What to work on:
Return exactly the lines that run from the one containing "(549, 224) none -> [962,334,1009,347] HTML" to the end of the entries, with both ends included.

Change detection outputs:

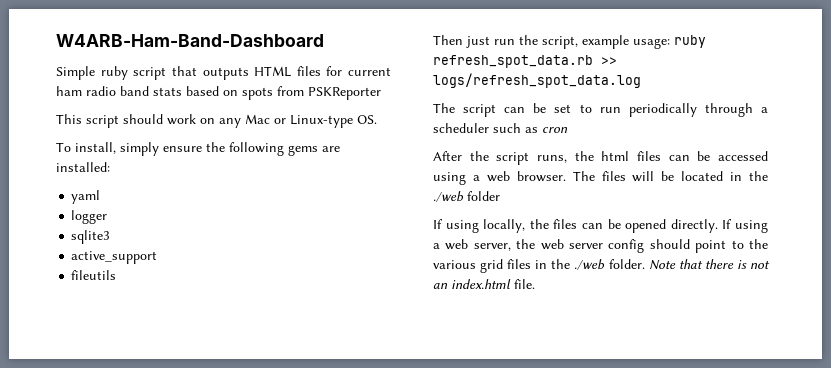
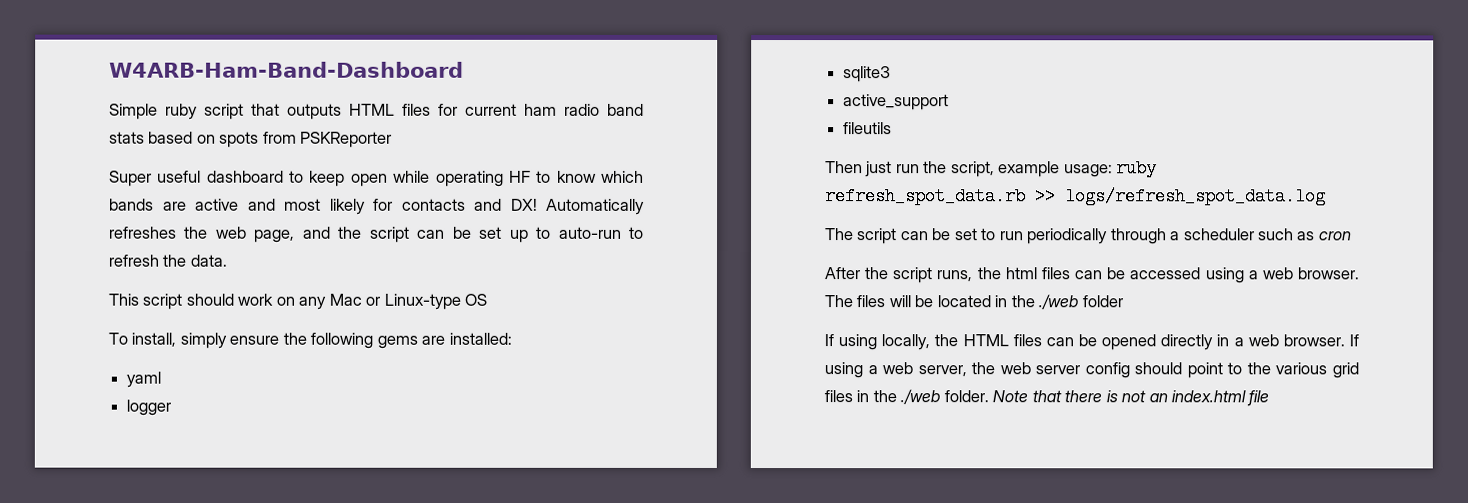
(381, 93) none -> [109,170,645,187] [109,198,645,215] [109,226,644,243] [108,254,227,267] // Super useful dashboard to keep open while operating HF to know which bands are active and most likely for contacts and DX! Automatically refreshes the web page, and the script can be set up to auto-run to refresh the data.
[357,115,377,124] OS. -> [464,293,488,306] OS
(549, 224) none -> [962,334,1009,347] HTML
[670,219,718,233] directly. -> [1160,334,1345,351] directly in a web browser.
[514,279,535,289] file. -> [1246,390,1270,407] file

Answer:
(549, 224) none -> [962,334,1009,347] HTML
[670,219,718,233] directly. -> [1160,334,1345,351] directly in a web browser.
[514,279,535,289] file. -> [1246,390,1270,407] file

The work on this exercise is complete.